> **DIRECTIONS FOR THIS TASK**
Copy out all of the data, swapping "scientific name" for "binomial name" wherever it appears and leaving everything else unchanged.

· · ·

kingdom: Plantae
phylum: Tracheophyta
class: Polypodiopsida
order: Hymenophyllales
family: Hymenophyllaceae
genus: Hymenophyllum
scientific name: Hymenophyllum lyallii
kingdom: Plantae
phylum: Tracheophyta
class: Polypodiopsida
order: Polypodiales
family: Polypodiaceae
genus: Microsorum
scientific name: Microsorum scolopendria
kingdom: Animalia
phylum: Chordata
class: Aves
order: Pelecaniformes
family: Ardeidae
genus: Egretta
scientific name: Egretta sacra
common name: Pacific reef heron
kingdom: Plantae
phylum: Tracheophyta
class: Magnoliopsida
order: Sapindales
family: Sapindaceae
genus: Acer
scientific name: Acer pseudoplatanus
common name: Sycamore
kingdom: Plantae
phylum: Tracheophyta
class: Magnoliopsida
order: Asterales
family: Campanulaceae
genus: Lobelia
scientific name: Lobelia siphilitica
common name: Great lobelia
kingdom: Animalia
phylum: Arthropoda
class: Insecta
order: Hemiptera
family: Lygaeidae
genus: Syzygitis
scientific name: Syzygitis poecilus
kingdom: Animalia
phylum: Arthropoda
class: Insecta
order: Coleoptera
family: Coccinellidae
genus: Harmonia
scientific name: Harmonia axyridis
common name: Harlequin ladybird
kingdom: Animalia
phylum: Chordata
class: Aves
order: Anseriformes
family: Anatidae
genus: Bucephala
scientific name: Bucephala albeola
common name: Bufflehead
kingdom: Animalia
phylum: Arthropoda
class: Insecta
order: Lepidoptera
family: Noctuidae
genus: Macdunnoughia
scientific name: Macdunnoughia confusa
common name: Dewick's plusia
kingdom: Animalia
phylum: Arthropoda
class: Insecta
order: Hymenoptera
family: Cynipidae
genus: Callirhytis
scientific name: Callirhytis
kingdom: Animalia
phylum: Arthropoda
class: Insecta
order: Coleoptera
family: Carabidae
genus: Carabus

· · ·

> **RESPONSE TO THE TASK**
kingdom: Plantae
phylum: Tracheophyta
class: Polypodiopsida
order: Hymenophyllales
family: Hymenophyllaceae
genus: Hymenophyllum
binomial name: Hymenophyllum lyallii
kingdom: Plantae
phylum: Tracheophyta
class: Polypodiopsida
order: Polypodiales
family: Polypodiaceae
genus: Microsorum
binomial name: Microsorum scolopendria
kingdom: Animalia
phylum: Chordata
class: Aves
order: Pelecaniformes
family: Ardeidae
genus: Egretta
binomial name: Egretta sacra
common name: Pacific reef heron
kingdom: Plantae
phylum: Tracheophyta
class: Magnoliopsida
order: Sapindales
family: Sapindaceae
genus: Acer
binomial name: Acer pseudoplatanus
common name: Sycamore
kingdom: Plantae
phylum: Tracheophyta
class: Magnoliopsida
order: Asterales
family: Campanulaceae
genus: Lobelia
binomial name: Lobelia siphilitica
common name: Great lobelia
kingdom: Animalia
phylum: Arthropoda
class: Insecta
order: Hemiptera
family: Lygaeidae
genus: Syzygitis
binomial name: Syzygitis poecilus
kingdom: Animalia
phylum: Arthropoda
class: Insecta
order: Coleoptera
family: Coccinellidae
genus: Harmonia
binomial name: Harmonia axyridis
common name: Harlequin ladybird
kingdom: Animalia
phylum: Chordata
class: Aves
order: Anseriformes
family: Anatidae
genus: Bucephala
binomial name: Bucephala albeola
common name: Bufflehead
kingdom: Animalia
phylum: Arthropoda
class: Insecta
order: Lepidoptera
family: Noctuidae
genus: Macdunnoughia
binomial name: Macdunnoughia confusa
common name: Dewick's plusia
kingdom: Animalia
phylum: Arthropoda
class: Insecta
order: Hymenoptera
family: Cynipidae
genus: Callirhytis
binomial name: Callirhytis
kingdom: Animalia
phylum: Arthropoda
class: Insecta
order: Coleoptera
family: Carabidae
genus: Carabus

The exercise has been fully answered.